#### Exercise text:
================================

Package 'RxnSim'

Title: Functions to Compute Chemical and Chemical Reaction Similarity
Description: Methods to compute chemical similarity between two or more reactions and molecules. Allows masking of chemical substructures for weighted similarity computations. Uses packages 'rCDK' and 'fingerprint' for cheminformatics functionality. Methods for reaction similarity and sub-structure masking are as described in: Giri et al. (2015) <doi:10.1093/bioinformatics/btv416>.
Authors: Varun Giri [aut, cre]
Maintainer: Varun Giri <[email protected]>
License: GPL-3
Version: 1.0.4
Built: 2024-11-03 06:44:54 UTC
Source: CRAN

Help Index


Functions to compute chemical reaction and molecular similarity

Description

RxnSim provides methods to compute molecular and reaction similarity. It uses rCDK package (R Interface to the CDK Libraries) and fingerprints package for chemoinformatic routines.

Details

RxnSim provides methods to compute chemical similarity between two or more reactions and molecules. Molecular similarity is computed based on structural features. Reaction similarity is a function of similarities of participating molecules. The package provides multiple methods to extract structural features as fingerprints (or feature vectors) and similarity metrics. It additionally provides functionality to mask chemical substructures for weighted similarity computations. It uses rCDK and fingerprint packages for cheminformatics functionality.

User functions:

rs.compute

computes similarity between two reactions.

rs.compute.list

computes similarity between all pairs of reactions from two lists.

rs.compute.sim.matrix

computes pairwise similarity between all reactions in a list.

rs.compute.DB

computes similarity of a reaction to those in a reaction database (DB) object read from a text file.

rs.makeDB

reads a text file containing EC Numbers, Reaction Names and Reaction SMILES and converts it into a reaction DB object.

ms.compute

computes similarity between two molecules.

ms.compute.sim.matrix

computes pairwise similarity between all molecules in a list.

rs.clearCache

clears fingerprint cache.

rs.mask

substitutes given sub-structure in the molecules of a reaction by a user defined mask.

ms.mask

substitutes given sub-structure in a molecule by a user defined mask.

Author(s)

Varun Giri [email protected]

Maintainer: Varun Giri

See Also

rs.compute, ms.compute

Examples

# Reaction similarity
rs.compute('CCCO>>CCC=O', 'CC(O)C>>CC(=O)C')

# Metabolite similarity
ms.compute('CCC=O', 'CC(O)C')

Computes Similarity of Molecules

Description

Computes chemical similarity between two (or more) input molecules.

Usage

ms.compute (molA, molB, format = 'smiles', standardize = TRUE, explicitH = FALSE,
            sim.method = 'tanimoto', fp.type = 'extended', fp.mode = 'bit', fp.depth = 6,
            fp.size = 1024, fpCached = FALSE)
ms.compute.sim.matrix (molA, format = 'smiles', standardize = TRUE, explicitH = FALSE,
            sim.method = 'tanimoto', fp.type = 'extended', fp.mode = 'bit', fp.depth = 6,
            fp.size = 1024, clearCache = TRUE)

================================

#### Available data:
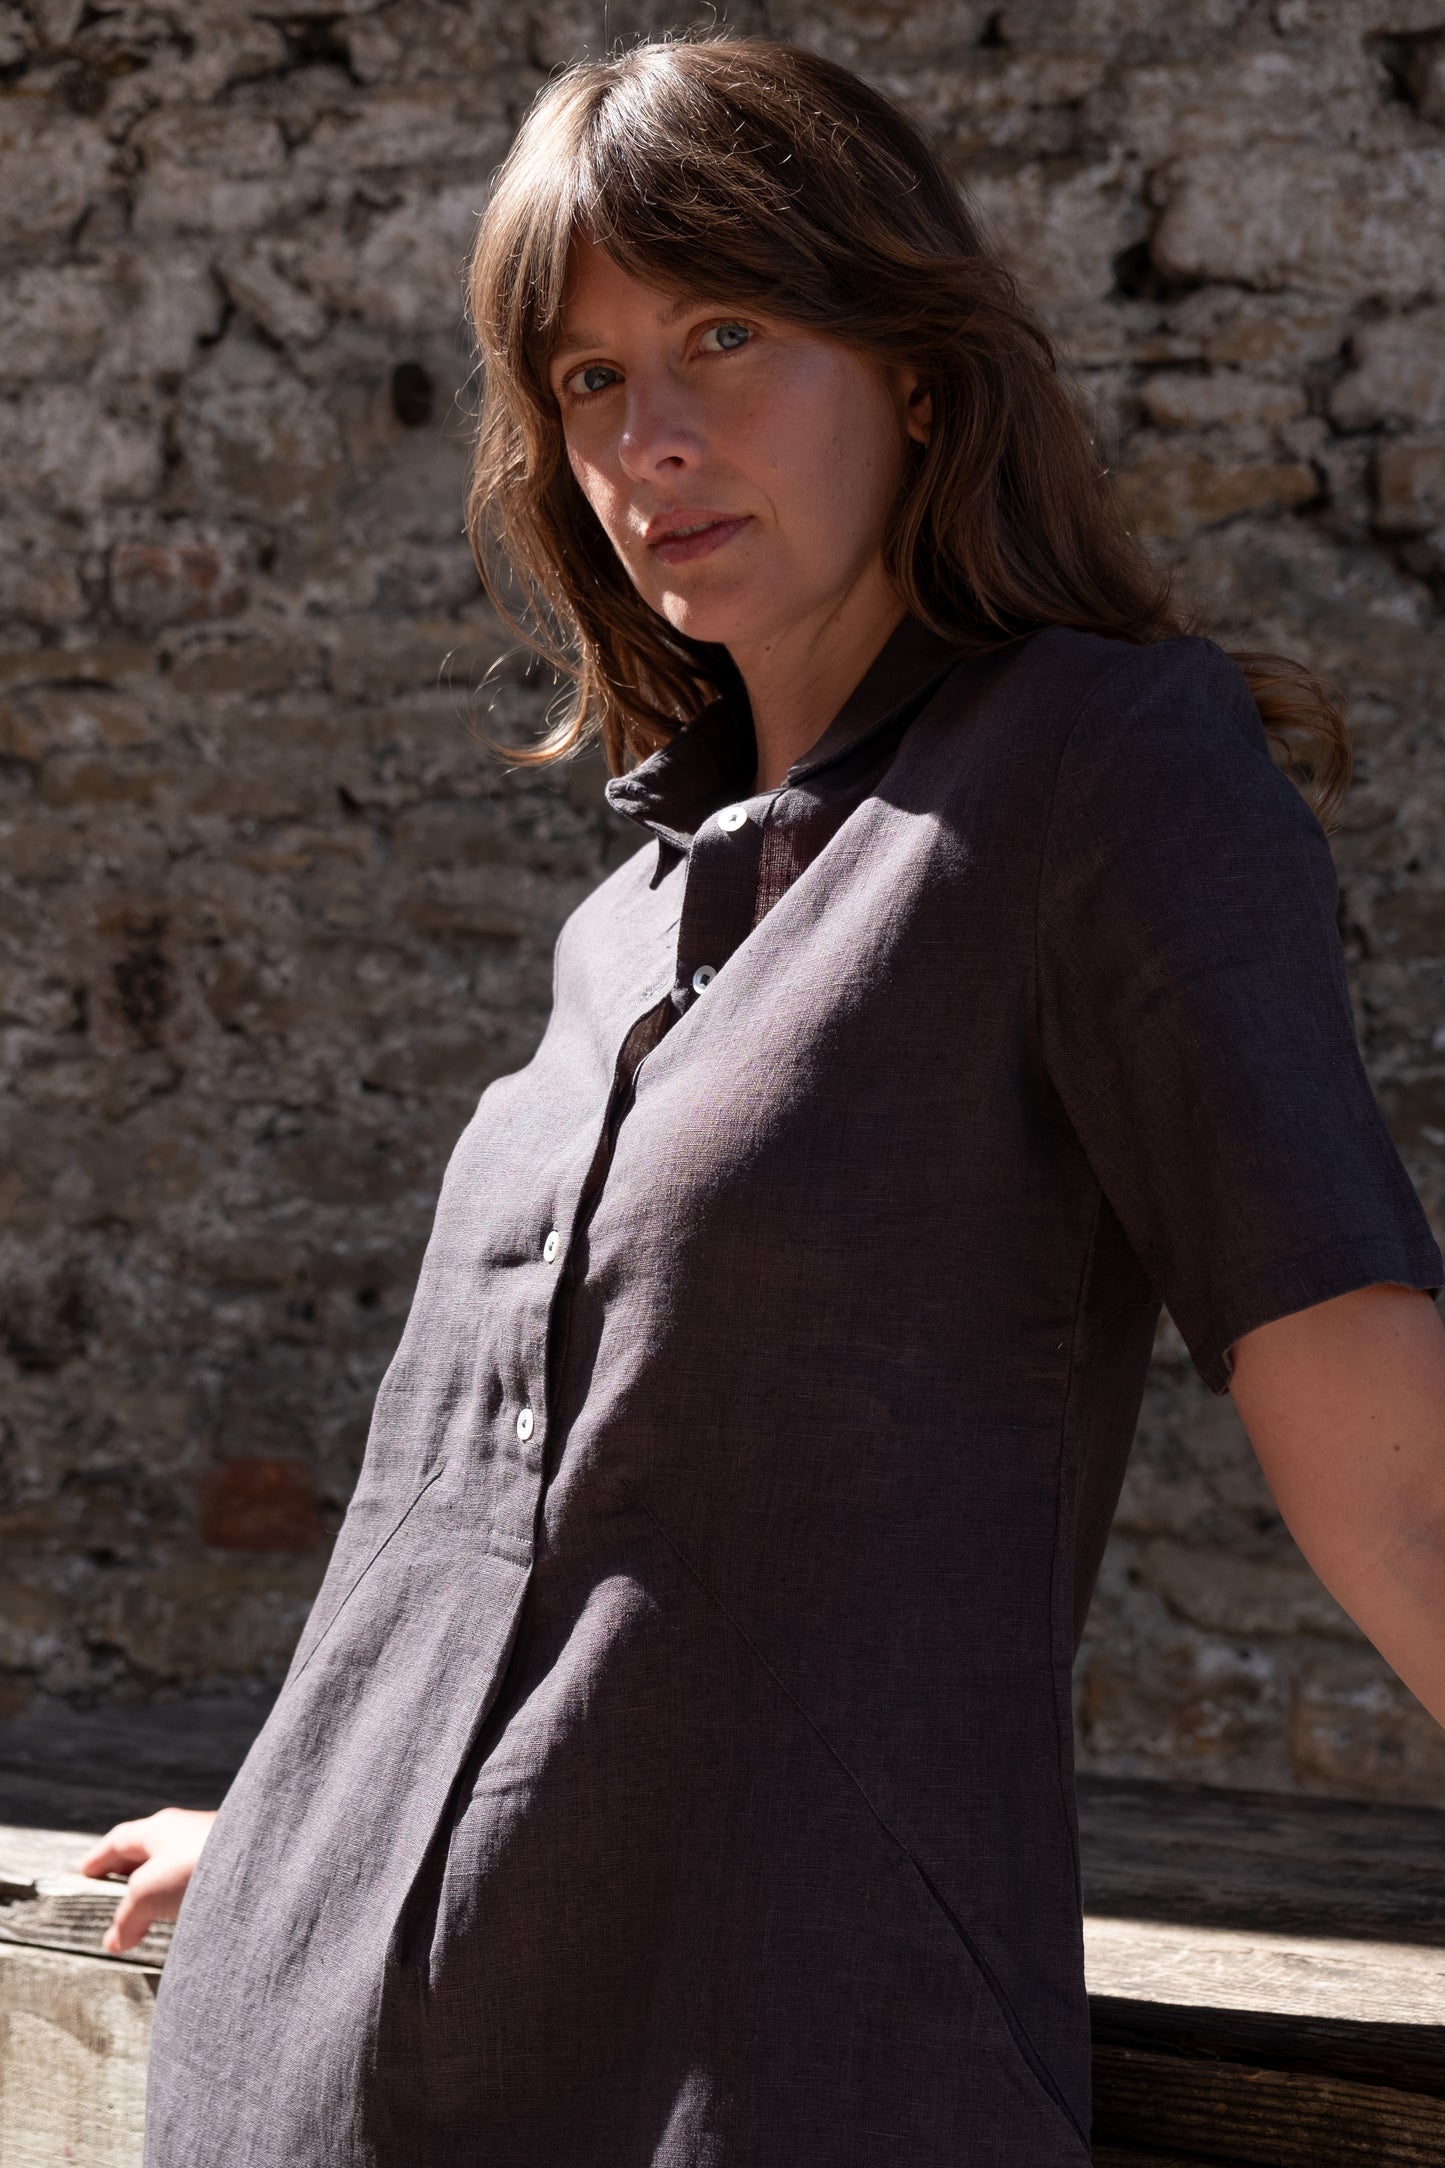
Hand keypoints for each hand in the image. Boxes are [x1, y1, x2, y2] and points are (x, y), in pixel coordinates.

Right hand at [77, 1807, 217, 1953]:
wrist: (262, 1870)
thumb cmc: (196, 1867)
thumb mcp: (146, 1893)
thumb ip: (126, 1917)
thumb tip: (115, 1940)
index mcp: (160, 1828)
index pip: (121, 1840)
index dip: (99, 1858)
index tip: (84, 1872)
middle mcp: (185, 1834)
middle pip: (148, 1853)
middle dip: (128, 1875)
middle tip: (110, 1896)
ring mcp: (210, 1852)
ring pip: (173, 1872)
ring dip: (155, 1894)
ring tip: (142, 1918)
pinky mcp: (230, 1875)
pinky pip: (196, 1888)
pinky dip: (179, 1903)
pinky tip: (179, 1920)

================================

Write what comes next in the RxnSim package documentation above, picking up right after the last usage line.

#### Expected answer:
ms.compute.PCA(molA, format = 'smiles', standardize = TRUE, explicitH = FALSE, 
            fp.type = 'extended', fp.mode = 'bit', fp.depth = 6, fp.size = 1024,
            clearCache = TRUE)

Arguments

molA

input molecule in SMILES format or name (with path) of MDL MOL file. ms.compute.sim.matrix accepts list of molecules as input.

molB

input molecule in SMILES format or name (with path) of MDL MOL file.

format

specifies format of input molecule(s). Molecule(s) can be provided in one of following formats: 'SMILES' (default) or 'MOL'.

standardize

suppresses all explicit hydrogen if set as TRUE (default).

explicitH

converts all implicit hydrogen to explicit if set as TRUE. It is set as FALSE by default.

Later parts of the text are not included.